Question : One of twelve pool balls is a bit lighter or heavier (you do not know) than the others. At least how many times do you have to use an old pair of scales to identify this ball?
(a pair of scales = a scale consisting of a lever resting on a fulcrum with weighing pans at each end of the lever equidistant from the fulcrum)
Answer :
It is enough to use the pair of scales just 3 times. Let’s mark the balls using numbers from 1 to 12 and these special symbols:
x? means I know nothing about ball number x;
x< means that this ball is maybe lighter then the others;
x> means that this ball is maybe heavier then the others;
x. means this ball is “normal”.
At first, I lay on the left pan balls 1? 2? 3? 4? and on the right pan balls 5? 6? 7? 8?.
If there is equilibrium, then the wrong ball is among balls 9-12. I put 1. 2. 3. on the left and 9? 10?11? on the right pan.

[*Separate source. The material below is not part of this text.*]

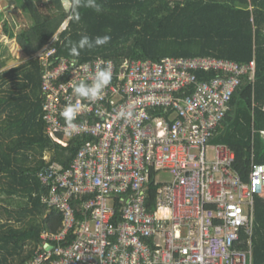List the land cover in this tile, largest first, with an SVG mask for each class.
I'll list each match as a JSON object with an SVG mask.
<instances>
[{"label":"built area","instance_id":"built-area-1","mask_svg":"<svg viewBox=\"0 0 264 264\" xmlns=\"http://www.w3.org/2000/svg\"><path fill=\"white\" fill-rule=\"evenodd\" d=\"M56 39L34 55L42 117L53 143L77 151L67 167L53 161L37 173L50 186L42 201L62 221L41 234L28 264H253L264 163L252 160L244 180L233 150L212 139L255 60L165 56L118 66L55 56ZM99 61L110 63L111 83L94 103L76 97L72 85L90 83ZM78 99V131L69 136L60 113ZM162 171L171 181L156 180Z\"/></svg>","mask_w":264,"mask_h":264},{"label":"trees","instance_id":"trees-1","mask_svg":"<svg viewBox=\"0 0 264 264\" xmlns=\"http://www.w3.org/2000/svg\"><path fill=\"white\" fill-rule=\"evenodd\" d=\"M6 1L8 8L27 13L31 25L17 28L0 10L4 33L28 56L5 68L11 55L0 44V264H27L41 232L56 231L62 221L61 213L41 200L50 186L37 174L53 161L67 167L77 151L76 145L53 143L42 117V67L34 55L56 33L54 55L65 57H72L66 37L75 42L82 34L109 35L107 44L82 49L75 58H109L118 66L165 56L254 59V75L242 78L212 143L233 150V168L244 180L252 160L264 163V0H97L103 10L81 7L79 23L70 22L67 31H58L67 15L62 0ZM46 151L49 161L42 157ZM254 203L253 264H264V200L256 197Z\"/></svg>","mask_w":264,"mask_h":264},{"label":"clouds","instance_id":"clouds-1","mask_svg":"<svg viewBox=\"0 0 264 264\" xmlns=\"http://www.w3.org/2000/svg\"><path fill=\"white\" fill-rule=\"evenodd\" d=\"M81 7L90 8L97 13H100L103 10L102 4L98 3L97 0H62L63 11L67 14L66 18L60 25L61 31H67L70 22L80 21V9ZM57 37L53 36L52 39ZM111 37L109 35L97 36L95 38H90L86 34H82L78 41H72L69 38H65V47L69 48L70 55L72 57H79L80 50L88 48H94L98 46H103L110 41ZM73 64L76 63V60L73 59ZM104 63L99 61L97 63V68L95 72L90 76L91 82H85L81 80L78 84L72 85L73 94L83 100L89 102H96L101 98L103 90L111 83L112 80V71L109 63L108 67L101 68L99 65ZM81 99H78L75 103H69L61 111L60 115L65 119L68 132L67 134L71 136L73 132L78 131L74 120L76 119L78 113L81 111L83 104ZM123 115V113H121Z\"/></svg>","mask_w":264,"mask_h":264},{"label":"rangeland","instance_id":"rangeland-1","mask_svg":"<svg viewBox=\"0 0 264 264\" xmlns=\"http://www.w3.org/2000/svg\"><path fill=\"white\" fill-rule=\"evenodd\" d=\"M0 10H3V15L9 19L11 24H13L14 22L18 23L17 28H25V27L31 25V21L29 19L28 14L25 13L20 7H10V8H8V3H7L6 0H0ZM0 35L1 36H5V37L7 36L4 33L3 23H2L1 20H0ZM1 36H0V41H1ZM5 43L6 42L2 43V45L3 46L5 45V47H7V49H8L7 54L12 56V53H11V51L9 49L10 46L8 44H5ZM15 55H17L19 57V59L16 60V61H13L14 59L12 58L13 57L12 56L8 60V63H7L5 68L10 67L11 65H14L15 63H18V61H19V63L21 62L20 58L22 56L19 55L18 53H15ZM172 177L173 176H172V174L170 172H163L162 171V172H159L156 180L159 181V182H168V181H171Z\"/></svg>","mask_w":264,"mask_h":264},{"label":"crops","instance_id":"crops-1","mask_svg":"<svg viewBox=\"0 0 264 264\" xmlns=\"http://www.w3.org/2000/svg\"><path fill=\"white\" fill-rule=\"evenodd\" d=\"M1 36V35H0ZM4 42H6L5 44H8L10 47H9V49H10V51H11V53H12V58L14 59H12L13 61H16V60H18L19 59V57L17 56V55H15V53H18L19 55H21L22 57L20 58V60H21V62L22 61H24V60H26L27 58H28V56L24 53V51L21 49V47L19 46V44L16 42V40L14 39V38H9V37H5V36H1V41H0V44H2V43H4ZM17 64H19V61H18V63H15L14 65H11L10 67H12V66H15V65H17ZM10 67H7V68H10ZM45 153V152H44ZM41 180V179H40ZM42 181V180H41ZM41 200H42V197H41ZM49 207V206H48ZM54 208V207H53ZM56 209V208H55ZM18 223H15V225H17ZM58 229V228H57ZM45 230H43L42 232H41V234L44 232ZM41 234H40V239H41ZM41 246H42V239H41V243H40V245L38 246V249L36 250V251H38L40 248H41ZM28 264V263H27Z\"/></svg>","mask_w":264,"mask_h":264}]
</instances>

If there is equilibrium, then the wrong ball is number 12 and comparing it with another ball I find out if it is heavier or lighter.

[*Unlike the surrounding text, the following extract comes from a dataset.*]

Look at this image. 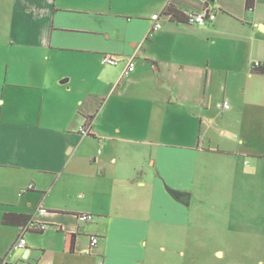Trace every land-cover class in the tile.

If the left pan is heavier, I know that 12 is normal and 9< 10< 11<. I weigh 9< and 10<.
If they are the same weight, then ball 11 is lighter then all other balls.
If they are not the same weight, then the lighter ball is the one up.
If the right pan is heavier, then 9> 10> and 11> and the procedure is similar to the former text.
If the left pan is heavier, then 1> 2> 3> 4>, 5< 6< 7< 8< and 9. 10. 11. 12. Now I lay on the left pan 1> 2> 3> 5< and on the right pan 4> 9. 10. 11.
If there is equilibrium, then the suspicious balls are 6< 7< and 8<. Identifying the wrong one is similar to the former case of 9< 10< 11<
If the left pan is lighter, then the wrong ball can be 5< or 4>. I compare for instance 1. and 4>. If they weigh the same, then ball 5 is lighter the all the others. Otherwise ball 4 is heavier (is down).
If the left pan is heavier, then all balls are normal except for 1> 2> and 3>. Identifying the wrong ball among 3 balls was described earlier.